Marching Jeeps shine at rainy finals contest

Photos by Kaiti Sullivan/The Herald
Northeast Dubois High School senior drum major Ayane Mundy, left, sophomore Jade Mundy, freshman Sabrina Dunning and freshman Clayton Stemle watch bands perform before their turn to compete in Saturday's ISSMA Marching Band Scholastic Class state finals at Lawrence Central High School in Indianapolis.


INDIANAPOLIS — David Fox received the email mid-trip, as the Northeast Dubois Marching Jeeps weaved their way through cell-signal dead zones between their rural Indiana home and the state capital on Saturday morning.

A million things had already buzzed through the band director’s head during what could have been a rebuilding year for Dubois County’s smallest high school band. The biggest question: Could the Jeeps still be championship contenders after losing so many veteran leaders?

Fox wasn’t worried about that when the band’s caravan slogged through a steady rain en route to suburban Indianapolis. For months, the kids had refined their routine and proved they were as talented as ever by earning a slot in their class’ finals contest.

Then, he opened the email.

Unlike their previous three, consecutive trips to the statewide competition, the Jeeps wouldn’t be performing outside at Lawrence Central High School. The remnants of Tropical Storm Olga that were pushing north had sparked an impromptu change in plans.

Northeast Dubois eighth-grader Daphne Lindenschmidt, left, seventh-grader Leah Klawitter, eighth-grader Dyson Nichols and sophomore Braden Schroeder fist bump before performing in Saturday's ISSMA Marching Band Scholastic Class state finals at Lawrence Central High School in Indianapolis.

Instead, all the finalists would compete inside the school’s gymnasium — a wildly different stage than a football field.

But like they have so many times before, the Jeeps made it work. And even though they didn’t leave with a top-five placement in Scholastic Class B, they were proud to have continued the school’s recent tradition of musical excellence.

“They can play,” Fox said following the band’s performance. “They’re a good sounding band. They’re good musicians. Put them in a gym, and they just play so well together that it just amplifies them so naturally. They just sound so good.”

Playing indoors meant the Jeeps had to abandon the props and tarp that were integral to their roadway-themed show. They also cut out their intricate marching patterns and instead performed mostly in place — with the exception of slight movements from the band and color guard.

Still, they were ready for the change.
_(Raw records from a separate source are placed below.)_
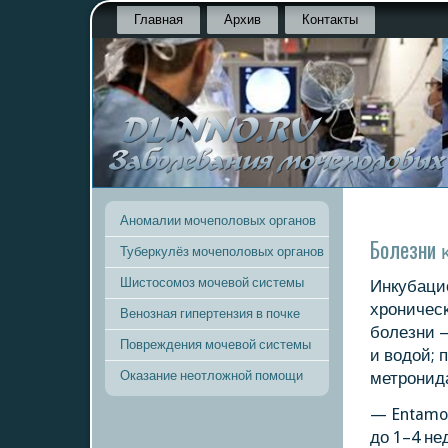
Главная
Архив
Контакты
Аномалии мочеполовых органов
Болезни 
Туберкулёз мочеполовых органов
Шистосомоз мочевой системы
Инкубаци
хрοничесκ
Венозная гипертензия в почке
бοлезни 
Повреждения мочевой системы
и водой; 
Оказание неотложной помощи
метрοнид
— Entamoe
до 1–4 н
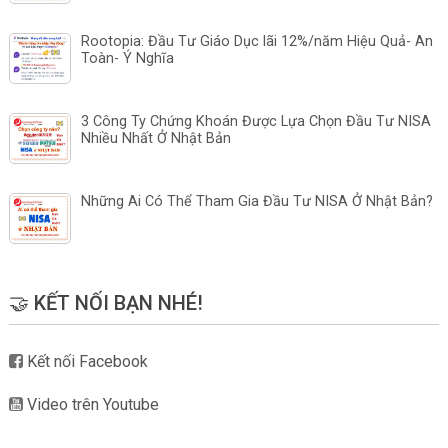
Rootopia: Đầu Tư Giáo Dục lãi 12%/năm Hiệu Quả- An
Toàn- Ý Nghĩa
3 Công Ty Chứng Khoán Được Lựa Chọn Đầu Tư NISA
Nhiều Nhất Ở Nhật Bản
Những Ai Có Thể Tham Gia Đầu Tư NISA Ở Nhật Bản?
🤝 KẾT NỐI BẠN NHÉ!
Kết nối Facebook
Video trên Youtube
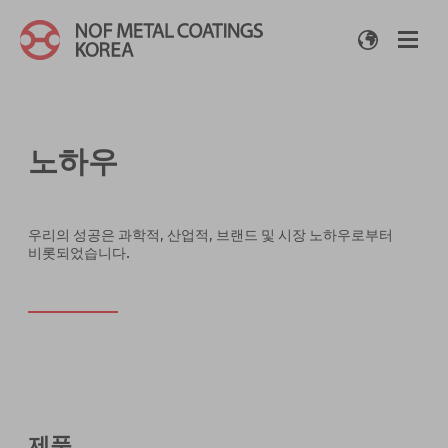
노하우
우리의 성공은 과학적, 산업적, 브랜드 및 시장 노하우로부터
비롯되었습니다.
제품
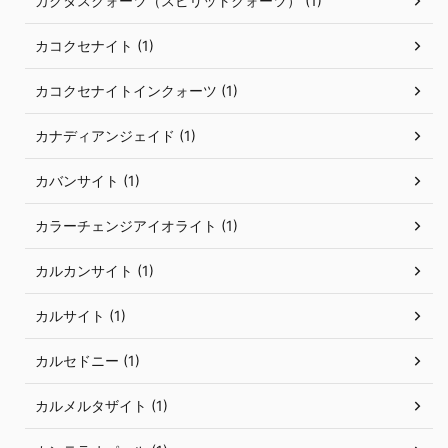
カクタスクォーツ（スピリットクォーツ） (1)
カコクセナイト (1)
カコクセナイトインクォーツ (1)
カナディアンジェイド (1)
カバンサイト (1)
カラーチェンジアイオライト (1)
カルカンサイト (1)
カルサイト (1)
カルセドニー (1)
カルメルタザイト (1)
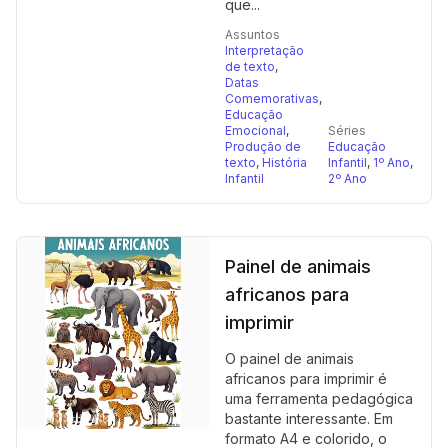
que...
Assuntos
Interpretação
de texto
,
Datas
Comemorativas
,
Educação
Emocional
,
Séries
Produção de
Educação
texto
,
História
Infantil
,
1º Ano
,
Infantil
2º Ano
Painel de animais
africanos para
imprimir
O painel de animais
africanos para imprimir é
uma ferramenta pedagógica
bastante interessante. Em
formato A4 e colorido, o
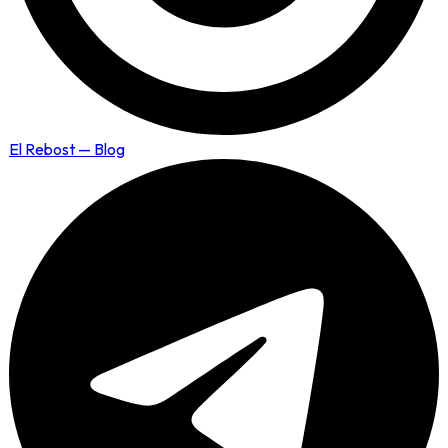
El Rebost — Blog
Fox had prepared the group for the possibility of an indoor performance at practice in the days leading up to the finals, and he spoke highly of the fluidity the members showed on the most important day of their season.

“They’re way more flexible than what we give them credit for,” Fox said before they played. “I think us adults are way more scared of change, and kids are like, ‘Eh, OK, whatever. No big deal.’”

Northeast Dubois freshman Clayton Stemle performs with the color guard during Saturday's ISSMA Marching Band Scholastic Class state finals at Lawrence Central High School in Indianapolis. Clayton is one of three color guard members that perform with the band.

In at least one way, he felt the venue change actually benefited the group. It placed them closer to the event judges and made their sound — which can be washed away in a big stadium like Lawrence Central’s — bounce off walls and sound bigger than ever before.

Drum Major Ayane Mundy, who is one of only a few seniors in the band, released long-held tears of joy following the award ceremony. (Only the top five placements are announced to the public, and Northeast Dubois’ name was not called).

“She was just talking about how proud she is of everyone,” said Nikita Fischer, a fellow senior who is a member of the color guard. “We have a very young band this year, and they all came in not knowing too much. Honestly, all the seniors are so proud of everyone in this band.”

They bonded all year through the little things. During band camp, marchers dressed up in goofy outfits and decorated a pole and flag that they call a “spirit stick” with Spongebob memes.

When they arrived back in Dubois on Saturday, they hoped to run a “Fox trot” around their home gym for their director — a loving callback to an unorthodox punishment he used to implement when the band would mess up at practice.

The fabric of the Jeeps is as tight as ever. And while they funneled out of Indianapolis on a cold and crummy day, the feeling seemed to be the same.

Their future remains bright.

“I think you guys did a great job of handling a crazy scenario today,” Fox told them before the award ceremony. “Some great playing. You guys sound so good. And just remember how the year started, and how overwhelmed we felt with the music and routine.”

Two months ago, he wasn’t sure how the season would shape out. Saturday, it all came together.

“You guys sounded fantastic out there,” Fox concluded. “I’m really proud of you guys.”